LO QUE HARÁS
1) Devuelve el fragmento del artículo sobre AMLO que va desde "Contracorriente" hasta "de la corrupción.", incluido este último.
2) Indica si cada afirmación concuerda con el artículo sobre AMLO y responde sí o no, citando literalmente las palabras del artículo que lo deciden. (a) El entusiasmo por el planteamiento de AMLO empieza a decaer. (b) La cooptación del Estado se ha hecho evidente principalmente en la esfera educativa. (c) Al inicio de cada sexenio se decía que se fortalecería a la pequeña y mediana industria.

TEXTO DEL EJERCICIO
_____

Contracorriente

Al diablo con sus instituciones

El planteamiento de AMLO de separar el poder político del económico y de reformar la administración pública ha generado expectativas favorables, pero empieza a decaer el entusiasmo.

A la pregunta de cómo llegó López Obrador a la presidencia de la república, suele responderse que le abrieron el camino la corrupción e ineficacia de los últimos sexenios. Las causas de la corrupción -elevada a grados de cinismo- y de la inoperancia del Estado, la diagnosticaba AMLO desde sus campañas como resultado del apoderamiento del Estado por el poder económico, y de la corrupción.

Esa cooptación del Estado se ha hecho evidente de muchas maneras, principalmente en la esfera fiscal, carcomida por la evasión, elusión y condonación de obligaciones, favorecidas por las normas y en su defecto, por decisiones de autoridades desde hace demasiado tiempo.

En áreas de la administración pública que operan políticas y programas de "fomento" productivo, el sesgo normativo y de las reglas de operación para favorecer a los más poderosos es evidente, aunque al inicio de cada sexenio se dijera que se fortalecería a la pequeña y mediana industria y a los campesinos más pobres.

_____

INFORMACIÓN EXTRAÍDA
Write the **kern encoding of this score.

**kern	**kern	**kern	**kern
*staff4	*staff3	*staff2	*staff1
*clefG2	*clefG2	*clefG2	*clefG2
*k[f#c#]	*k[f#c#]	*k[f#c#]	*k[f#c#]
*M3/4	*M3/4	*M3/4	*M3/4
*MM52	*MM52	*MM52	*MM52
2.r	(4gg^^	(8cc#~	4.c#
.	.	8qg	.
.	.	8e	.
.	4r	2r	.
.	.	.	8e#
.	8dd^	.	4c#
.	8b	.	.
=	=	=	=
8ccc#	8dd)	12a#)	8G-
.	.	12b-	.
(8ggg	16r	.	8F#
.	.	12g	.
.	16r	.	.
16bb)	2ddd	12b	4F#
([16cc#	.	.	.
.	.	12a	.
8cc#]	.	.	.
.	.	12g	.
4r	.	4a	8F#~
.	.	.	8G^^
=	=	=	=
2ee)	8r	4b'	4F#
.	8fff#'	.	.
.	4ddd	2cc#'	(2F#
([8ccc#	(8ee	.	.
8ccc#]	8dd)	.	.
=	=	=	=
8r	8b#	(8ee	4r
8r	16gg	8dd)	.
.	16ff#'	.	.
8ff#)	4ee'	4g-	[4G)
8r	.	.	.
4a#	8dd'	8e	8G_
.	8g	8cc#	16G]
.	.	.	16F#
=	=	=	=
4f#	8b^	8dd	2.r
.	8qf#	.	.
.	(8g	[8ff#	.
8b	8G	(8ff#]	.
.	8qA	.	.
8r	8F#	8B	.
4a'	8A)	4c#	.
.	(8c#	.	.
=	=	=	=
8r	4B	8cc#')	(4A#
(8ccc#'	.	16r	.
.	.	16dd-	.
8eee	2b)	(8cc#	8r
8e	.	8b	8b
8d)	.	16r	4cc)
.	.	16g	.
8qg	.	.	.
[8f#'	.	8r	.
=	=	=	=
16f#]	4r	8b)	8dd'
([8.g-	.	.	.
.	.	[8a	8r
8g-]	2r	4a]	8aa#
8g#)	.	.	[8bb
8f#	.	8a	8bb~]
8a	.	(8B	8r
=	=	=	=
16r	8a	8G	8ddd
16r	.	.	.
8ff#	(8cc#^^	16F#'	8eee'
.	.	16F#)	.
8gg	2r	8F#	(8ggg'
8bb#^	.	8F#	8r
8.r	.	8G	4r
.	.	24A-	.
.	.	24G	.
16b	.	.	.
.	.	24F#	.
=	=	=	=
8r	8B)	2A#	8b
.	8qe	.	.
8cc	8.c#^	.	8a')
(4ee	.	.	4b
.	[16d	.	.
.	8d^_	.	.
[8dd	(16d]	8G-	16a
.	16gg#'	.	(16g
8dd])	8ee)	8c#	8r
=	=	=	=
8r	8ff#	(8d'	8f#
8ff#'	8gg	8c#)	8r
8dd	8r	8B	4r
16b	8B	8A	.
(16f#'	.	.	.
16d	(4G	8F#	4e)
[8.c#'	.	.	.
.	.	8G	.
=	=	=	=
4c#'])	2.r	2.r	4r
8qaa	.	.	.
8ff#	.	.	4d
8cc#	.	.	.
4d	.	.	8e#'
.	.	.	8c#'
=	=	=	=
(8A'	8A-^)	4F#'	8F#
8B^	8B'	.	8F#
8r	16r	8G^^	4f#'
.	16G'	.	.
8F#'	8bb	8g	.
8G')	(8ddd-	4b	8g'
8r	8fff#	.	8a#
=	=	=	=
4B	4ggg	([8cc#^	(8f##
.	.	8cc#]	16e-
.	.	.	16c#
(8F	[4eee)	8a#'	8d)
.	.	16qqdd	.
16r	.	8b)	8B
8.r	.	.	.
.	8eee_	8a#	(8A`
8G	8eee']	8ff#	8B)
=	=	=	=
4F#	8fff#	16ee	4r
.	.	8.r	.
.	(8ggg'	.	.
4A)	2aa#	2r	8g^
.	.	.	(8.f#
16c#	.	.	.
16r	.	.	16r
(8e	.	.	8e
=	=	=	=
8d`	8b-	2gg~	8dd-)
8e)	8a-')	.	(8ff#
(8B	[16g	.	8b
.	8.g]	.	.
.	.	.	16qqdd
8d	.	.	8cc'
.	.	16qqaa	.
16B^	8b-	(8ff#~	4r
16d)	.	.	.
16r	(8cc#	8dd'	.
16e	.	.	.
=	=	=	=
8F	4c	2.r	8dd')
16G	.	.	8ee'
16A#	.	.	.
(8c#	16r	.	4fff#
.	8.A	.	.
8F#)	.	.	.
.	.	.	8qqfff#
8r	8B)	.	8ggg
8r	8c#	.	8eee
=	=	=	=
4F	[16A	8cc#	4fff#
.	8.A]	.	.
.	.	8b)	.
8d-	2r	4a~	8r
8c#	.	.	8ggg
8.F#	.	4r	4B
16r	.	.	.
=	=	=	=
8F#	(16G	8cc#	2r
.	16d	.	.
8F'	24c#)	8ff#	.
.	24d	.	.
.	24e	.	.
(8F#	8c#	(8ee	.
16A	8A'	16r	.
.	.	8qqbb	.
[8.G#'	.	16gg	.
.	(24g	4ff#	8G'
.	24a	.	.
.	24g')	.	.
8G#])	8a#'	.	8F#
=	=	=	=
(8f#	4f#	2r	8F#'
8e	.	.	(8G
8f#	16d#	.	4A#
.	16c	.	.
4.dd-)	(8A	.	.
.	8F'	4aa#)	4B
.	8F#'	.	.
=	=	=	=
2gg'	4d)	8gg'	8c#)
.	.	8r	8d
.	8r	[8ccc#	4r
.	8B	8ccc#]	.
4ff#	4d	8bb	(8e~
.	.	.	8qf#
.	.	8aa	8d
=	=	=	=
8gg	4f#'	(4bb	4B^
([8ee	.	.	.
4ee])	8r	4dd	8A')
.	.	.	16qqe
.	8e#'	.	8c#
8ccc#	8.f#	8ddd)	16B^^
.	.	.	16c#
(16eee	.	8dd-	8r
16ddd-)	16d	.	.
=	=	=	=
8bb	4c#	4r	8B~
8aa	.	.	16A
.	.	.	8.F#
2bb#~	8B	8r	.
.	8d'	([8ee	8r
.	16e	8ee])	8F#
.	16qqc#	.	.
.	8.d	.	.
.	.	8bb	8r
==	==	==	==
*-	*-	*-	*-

_____

RESPUESTAS EN ORDEN
1)
Contracorriente

Al diablo con sus instituciones

El planteamiento de AMLO de separar el poder político del económico y de reformar la administración pública ha generado expectativas favorables, pero empieza a decaer el entusiasmo.

A la pregunta de cómo llegó López Obrador a la presidencia de la república, suele responderse que le abrieron el camino la corrupción e ineficacia de los últimos sexenios. Las causas de la corrupción -elevada a grados de cinismo- y de la inoperancia del Estado, la diagnosticaba AMLO desde sus campañas como resultado del apoderamiento del Estado por el poder económico, y de la corrupción.

2)
(a) Sí: "pero empieza a decaer el entusiasmo".
(b) No: "principalmente en la esfera fiscal".
(c) Sí: "al inicio de cada sexenio se dijera que se fortalecería a la pequeña y mediana industria".